Henceforth, I have adopted the retort “did someone say I was bringing it?” as standard response to anyone who asks me for “my tea.” Try it some time, but not on a Kenyan traffic policeman. The fines, both legal and illegal, can be too steep for that kind of talk – especially with the tough new laws.
But this is not about the Kenyan police. It the story of how I spent a restful night at Bugiri petrol Station during one uneventful journey through Uganda. On this trip, friends and neighbours, I was also to find out that Rwandan plates driving through Uganda do not command the same respect as Kenyan plates do. This may explain why, on reaching Kampala the next morning, I had to part with Ushs. 20,000 (Ksh 800) for making a simple S turn. (What? Never heard of an S turn? It’s when you make an illegal U turn, realise your mistake and make another to correct the first one.)
The male and female cop that caught me were friendly though, and made small talk about Paul Kagame and how he had fallen out with M7 for a long time until their wives orchestrated reconciliation. And after the cash had disappeared into their dark trench coats, they even wanted my phone number so we could keep in touch. I lied of course; gave them the wrong number by two digits!
Nothing amusing though about the next bunch of Ugandan cops that stopped me later that day. Having taken some time to have the old junk’s suspension checked, I had left Kampala at around seven pm and hoped to do at least four hours of the nine hour journey before finding a friendly petrol station to pitch camp at for the night. It happened on a rough stretch of road less than three hours after leaving the city.

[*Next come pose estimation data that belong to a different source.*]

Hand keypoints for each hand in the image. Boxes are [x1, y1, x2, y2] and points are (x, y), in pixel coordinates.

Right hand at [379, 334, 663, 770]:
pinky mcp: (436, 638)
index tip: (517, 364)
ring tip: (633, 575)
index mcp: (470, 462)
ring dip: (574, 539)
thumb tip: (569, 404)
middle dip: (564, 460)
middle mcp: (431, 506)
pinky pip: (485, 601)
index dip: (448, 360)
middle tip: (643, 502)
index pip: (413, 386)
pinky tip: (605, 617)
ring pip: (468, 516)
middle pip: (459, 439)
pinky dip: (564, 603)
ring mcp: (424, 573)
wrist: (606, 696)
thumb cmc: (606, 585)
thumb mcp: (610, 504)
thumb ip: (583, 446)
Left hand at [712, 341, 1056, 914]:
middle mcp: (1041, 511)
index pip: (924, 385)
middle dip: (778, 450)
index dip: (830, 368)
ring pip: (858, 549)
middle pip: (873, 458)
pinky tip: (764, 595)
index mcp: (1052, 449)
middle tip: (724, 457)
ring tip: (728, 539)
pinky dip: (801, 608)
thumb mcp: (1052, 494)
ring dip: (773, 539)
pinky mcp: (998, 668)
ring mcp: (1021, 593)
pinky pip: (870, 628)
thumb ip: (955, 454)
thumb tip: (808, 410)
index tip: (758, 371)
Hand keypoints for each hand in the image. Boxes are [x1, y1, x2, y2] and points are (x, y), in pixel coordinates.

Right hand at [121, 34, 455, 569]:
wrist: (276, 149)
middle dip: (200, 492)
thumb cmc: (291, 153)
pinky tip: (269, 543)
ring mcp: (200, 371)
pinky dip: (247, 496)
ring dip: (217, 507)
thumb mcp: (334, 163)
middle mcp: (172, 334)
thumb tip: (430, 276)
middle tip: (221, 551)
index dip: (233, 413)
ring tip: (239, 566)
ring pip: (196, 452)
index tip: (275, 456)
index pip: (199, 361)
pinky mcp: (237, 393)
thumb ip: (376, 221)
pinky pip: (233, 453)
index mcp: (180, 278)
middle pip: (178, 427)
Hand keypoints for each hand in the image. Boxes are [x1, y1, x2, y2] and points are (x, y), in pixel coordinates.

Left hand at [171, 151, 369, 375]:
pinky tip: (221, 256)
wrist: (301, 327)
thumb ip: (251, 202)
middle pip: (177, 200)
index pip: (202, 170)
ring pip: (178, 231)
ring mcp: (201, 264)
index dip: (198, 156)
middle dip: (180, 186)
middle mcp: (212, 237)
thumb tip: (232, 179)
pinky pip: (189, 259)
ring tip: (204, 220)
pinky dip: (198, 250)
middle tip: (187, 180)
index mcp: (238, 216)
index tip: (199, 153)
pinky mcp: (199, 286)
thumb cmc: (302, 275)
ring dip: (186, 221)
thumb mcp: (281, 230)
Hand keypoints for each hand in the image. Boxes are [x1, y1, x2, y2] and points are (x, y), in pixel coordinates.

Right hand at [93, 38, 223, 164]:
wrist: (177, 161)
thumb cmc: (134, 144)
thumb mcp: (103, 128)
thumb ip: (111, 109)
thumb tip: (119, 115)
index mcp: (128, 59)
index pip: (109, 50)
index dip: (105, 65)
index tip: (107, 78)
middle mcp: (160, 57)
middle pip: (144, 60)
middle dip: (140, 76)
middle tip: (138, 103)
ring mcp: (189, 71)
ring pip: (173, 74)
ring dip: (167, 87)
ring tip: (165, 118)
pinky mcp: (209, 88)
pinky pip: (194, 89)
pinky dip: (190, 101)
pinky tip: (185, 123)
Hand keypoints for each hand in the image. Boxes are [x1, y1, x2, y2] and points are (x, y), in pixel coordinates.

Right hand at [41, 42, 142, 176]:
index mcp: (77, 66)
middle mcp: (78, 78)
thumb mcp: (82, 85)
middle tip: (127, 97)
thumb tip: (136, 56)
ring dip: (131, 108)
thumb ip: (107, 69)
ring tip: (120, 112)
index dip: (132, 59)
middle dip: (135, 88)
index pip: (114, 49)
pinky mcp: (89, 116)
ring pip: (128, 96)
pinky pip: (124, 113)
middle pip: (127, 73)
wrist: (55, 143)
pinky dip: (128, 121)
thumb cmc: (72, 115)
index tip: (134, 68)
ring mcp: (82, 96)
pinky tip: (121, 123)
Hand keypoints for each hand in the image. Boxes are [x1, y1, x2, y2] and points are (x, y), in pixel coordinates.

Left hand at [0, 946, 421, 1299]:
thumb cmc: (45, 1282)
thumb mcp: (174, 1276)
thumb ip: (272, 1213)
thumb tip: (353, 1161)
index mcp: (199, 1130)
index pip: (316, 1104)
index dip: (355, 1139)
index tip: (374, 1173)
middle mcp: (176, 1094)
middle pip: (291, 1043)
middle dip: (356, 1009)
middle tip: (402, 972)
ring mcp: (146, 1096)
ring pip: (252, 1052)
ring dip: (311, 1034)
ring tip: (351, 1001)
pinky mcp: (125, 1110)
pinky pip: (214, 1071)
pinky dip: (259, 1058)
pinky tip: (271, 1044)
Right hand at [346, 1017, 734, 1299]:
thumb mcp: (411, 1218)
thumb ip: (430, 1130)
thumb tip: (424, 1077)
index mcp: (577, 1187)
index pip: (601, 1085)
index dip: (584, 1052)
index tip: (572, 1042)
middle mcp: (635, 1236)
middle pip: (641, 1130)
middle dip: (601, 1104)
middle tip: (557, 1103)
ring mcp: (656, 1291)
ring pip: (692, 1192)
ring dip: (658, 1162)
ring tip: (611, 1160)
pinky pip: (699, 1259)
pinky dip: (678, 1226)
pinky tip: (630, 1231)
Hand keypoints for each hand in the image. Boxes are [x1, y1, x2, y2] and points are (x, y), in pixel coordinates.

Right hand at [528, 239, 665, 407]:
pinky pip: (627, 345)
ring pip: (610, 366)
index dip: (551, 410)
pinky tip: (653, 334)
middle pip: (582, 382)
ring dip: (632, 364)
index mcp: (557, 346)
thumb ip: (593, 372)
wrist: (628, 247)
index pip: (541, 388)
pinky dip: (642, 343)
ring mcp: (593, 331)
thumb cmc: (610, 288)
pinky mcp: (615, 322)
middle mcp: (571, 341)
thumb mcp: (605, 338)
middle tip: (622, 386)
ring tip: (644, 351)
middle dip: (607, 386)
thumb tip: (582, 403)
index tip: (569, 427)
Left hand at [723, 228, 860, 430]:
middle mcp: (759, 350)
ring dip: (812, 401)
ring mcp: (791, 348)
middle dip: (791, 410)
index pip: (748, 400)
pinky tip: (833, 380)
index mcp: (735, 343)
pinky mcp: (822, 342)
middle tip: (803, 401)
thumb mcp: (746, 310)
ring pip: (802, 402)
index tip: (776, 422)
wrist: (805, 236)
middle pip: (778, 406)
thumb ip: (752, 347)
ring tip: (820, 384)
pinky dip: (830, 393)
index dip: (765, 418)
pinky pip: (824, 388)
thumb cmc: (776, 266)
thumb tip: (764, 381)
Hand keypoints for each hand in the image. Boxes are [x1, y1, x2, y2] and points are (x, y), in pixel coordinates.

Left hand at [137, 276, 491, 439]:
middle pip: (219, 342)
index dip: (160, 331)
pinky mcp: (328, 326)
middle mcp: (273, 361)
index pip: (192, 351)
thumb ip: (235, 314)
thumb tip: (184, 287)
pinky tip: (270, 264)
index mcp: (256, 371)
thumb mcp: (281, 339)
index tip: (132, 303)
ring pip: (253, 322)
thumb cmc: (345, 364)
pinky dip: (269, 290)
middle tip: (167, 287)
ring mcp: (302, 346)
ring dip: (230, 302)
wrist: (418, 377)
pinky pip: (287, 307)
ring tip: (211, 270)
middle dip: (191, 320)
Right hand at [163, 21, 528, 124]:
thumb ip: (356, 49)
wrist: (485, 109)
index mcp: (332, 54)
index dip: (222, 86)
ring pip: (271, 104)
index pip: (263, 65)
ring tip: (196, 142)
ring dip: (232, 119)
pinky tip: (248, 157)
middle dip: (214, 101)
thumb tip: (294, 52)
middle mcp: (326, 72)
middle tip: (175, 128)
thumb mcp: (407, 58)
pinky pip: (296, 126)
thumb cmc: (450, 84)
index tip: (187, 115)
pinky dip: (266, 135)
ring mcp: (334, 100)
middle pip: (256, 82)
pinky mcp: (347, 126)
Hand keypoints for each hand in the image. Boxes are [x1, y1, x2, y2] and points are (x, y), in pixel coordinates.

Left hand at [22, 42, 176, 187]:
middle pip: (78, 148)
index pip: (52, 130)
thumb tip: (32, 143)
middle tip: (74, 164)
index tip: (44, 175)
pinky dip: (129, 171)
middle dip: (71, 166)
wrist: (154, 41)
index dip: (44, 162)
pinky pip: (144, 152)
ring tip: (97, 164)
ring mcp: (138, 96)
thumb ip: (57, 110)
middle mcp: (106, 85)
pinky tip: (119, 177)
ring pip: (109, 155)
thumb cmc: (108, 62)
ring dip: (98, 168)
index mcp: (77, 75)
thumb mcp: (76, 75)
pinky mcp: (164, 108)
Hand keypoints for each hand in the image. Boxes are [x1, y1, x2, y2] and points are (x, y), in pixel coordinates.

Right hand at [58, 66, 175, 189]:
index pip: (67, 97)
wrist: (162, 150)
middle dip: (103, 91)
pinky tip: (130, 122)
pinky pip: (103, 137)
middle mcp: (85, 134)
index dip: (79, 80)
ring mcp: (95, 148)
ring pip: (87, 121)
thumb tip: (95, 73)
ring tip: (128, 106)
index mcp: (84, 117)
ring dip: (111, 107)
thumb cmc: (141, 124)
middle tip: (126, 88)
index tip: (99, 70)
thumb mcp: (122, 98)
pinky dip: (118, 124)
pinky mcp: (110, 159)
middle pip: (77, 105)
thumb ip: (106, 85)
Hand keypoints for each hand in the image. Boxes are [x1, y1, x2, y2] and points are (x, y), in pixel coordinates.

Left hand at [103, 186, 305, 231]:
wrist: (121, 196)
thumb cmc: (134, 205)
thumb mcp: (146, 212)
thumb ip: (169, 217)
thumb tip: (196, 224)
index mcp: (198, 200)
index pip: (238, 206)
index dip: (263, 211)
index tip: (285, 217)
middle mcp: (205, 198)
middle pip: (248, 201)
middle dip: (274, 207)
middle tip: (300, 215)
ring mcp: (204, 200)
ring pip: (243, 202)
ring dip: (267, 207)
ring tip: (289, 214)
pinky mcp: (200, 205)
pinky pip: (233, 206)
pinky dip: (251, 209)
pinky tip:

It was a bit confusing and rather scary, not just because the “policemen,” just materialised out of the bushes and had no actual uniforms to speak of safe for worn out army issue jungle jackets, but because they were armed with only a torch with a watery weak beam and were not beneath pleading, nay, begging, for at least USh 2,000 (Ksh. 60)
Ati leasti,” said one, meaning “at least” and playing the torch on the back seat of the jeep,”2000 will help us purchesi the batteries for thisi torchi. Iti is for your safety, ssebo.” He moved around to inspect my meagre cargo better. “Nobody cares abouti us out here,” he added getting back to my window.
Something, I realised, was not quite right.
But it didn’t hit me until just when I was handing over my USh 1000 donation for their Police Torch Fund. It was only then that I took off as fast as my 20 year old jeep could.
It was their furtive gestures, darting eye movements, faltering English and confidence levels that tended to rise and fall as we haggled that had set my hairs aflutter and set alarm bells in my head. Moments later, my intuition was proven right when out of the bushes came two big motorbikes with bad engines. They gave chase for about a kilometre then fell back.
“.... many highway robbers on that section of road,” said the armed guard at the next petrol station when I narrated my experience as I handed over my last 1000 U shillings for the overnight truck stop. 
As I settled for another uneventful night’s sleep, I couldn’t help feeling very lucky. Even luckier that the next day I would be in Kigali , Rwanda, kwa Paul Kagame, where a man can go unmolested anywhere, any time of day or night, and cops don’t ask for Chai for fear of dismissal and jail.